If you listen to the putzes up in “the city,” our little corner of Brooklyn is full of backwards yokels, intent on destroying the environment through our frequent opposition to bike lanes and our love of automobiles. In fact, another neighborhood website publisher once told us that most other “bloggers” call Sheepshead Bites the anti-bike blog.
Well, I don’t buy it. Never have, never will, and now we’ve got some backup: the New York League of Conservation Voters.
The NYLCV is a statewide environmental advocacy organization that publishes a scorecard evaluating the voting records of elected officials throughout the state.
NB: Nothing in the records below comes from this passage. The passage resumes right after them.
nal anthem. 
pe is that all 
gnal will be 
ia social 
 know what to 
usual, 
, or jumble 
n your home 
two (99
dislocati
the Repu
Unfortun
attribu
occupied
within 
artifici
They just wrapped up their New York City Council scorecard, and found that Southern Brooklyn’s representatives are among the most environmentally-concerned folks in the legislative body. And that’s saying a lot – the Council’s average score jumped to 90 this year – up from 68 in 2009 and 45 in 2005 – making it the “most pro-environment Council in recent memory,” the report states.
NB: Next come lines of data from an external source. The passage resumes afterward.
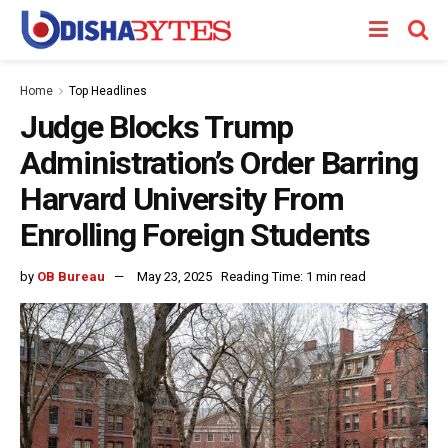
Home
Top Headlines
Judge Blocks Trump
Administration’s Order Barring
Harvard University From
Enrolling Foreign Students
by
OB Bureau
May 23, 2025
Reading Time: 1 min read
The group evaluated the votes on 11 bills, including two pieces of legislation introduced by local Councilman Michael Nelson that requires various city departments to make a plan to curb illegal dumping in the waterways, and increased the fines for such illegal dumping.
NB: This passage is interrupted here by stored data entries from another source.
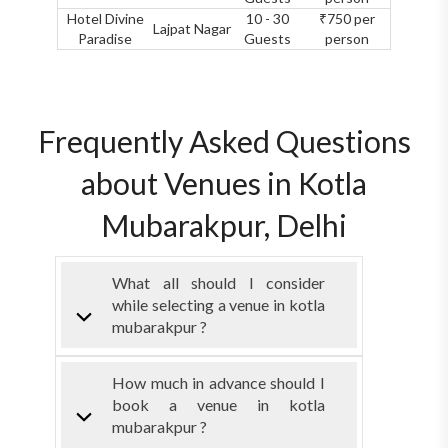
Hotel Divine
10 - 30
₹750 per
Lajpat Nagar
Paradise
Guests
person
Frequently Asked Questions
about Venues in Kotla
Mubarakpur, Delhi
What all should I consider
while selecting a venue in kotla
mubarakpur ?
How much in advance should I
book a venue in kotla
mubarakpur ?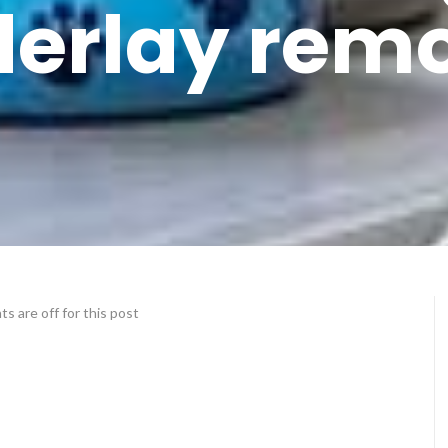
erlay rem
 are off for this post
Speaking of Nelson, he scored a perfect 100. As did Lew Fidler. And Jumaane Williams and David Greenfield.
In fact, the only council person in the vicinity of Community Board 15 that didn’t nail a perfect score was Domenic Recchia, who scored an 82 after missing the vote on Nelson’s waterways bill, and
voting against a bill not sponsoring a bill requiring an increase in storm water-tolerant native vegetation in order to reduce combined sewer overflows. [ADDITIONAL INFO PROVIDED BY RECCHIA'S OFFICE BELOW]
In all, 22 of the council’s 51 members received perfect scores. The three worst scores were Councilmembers Helen Foster (36), Annabel Palma (64) and Larry Seabrook (64) – all representing the Bronx.
UPDATE (4/12/2012): Domenic Recchia’s office got in touch to let us know that the bill mentioned above, requiring an increase in storm water-tolerant vegetation, never came up for a vote and so he did not vote against it. “Intro 75 is still laid over in the Committee on Environmental Protection of which Councilman Recchia is not a member and therefore could not cast a vote,” his office told us. His office added that not all of the bills the NYLCV evaluated actually came to a vote, and the ones that did not were evaluated by whether or not the councilmember was listed as a co-sponsor. And since the bill never came to a vote, the councilman was unfamiliar with its contents and so could not say whether he would have voted for it or not.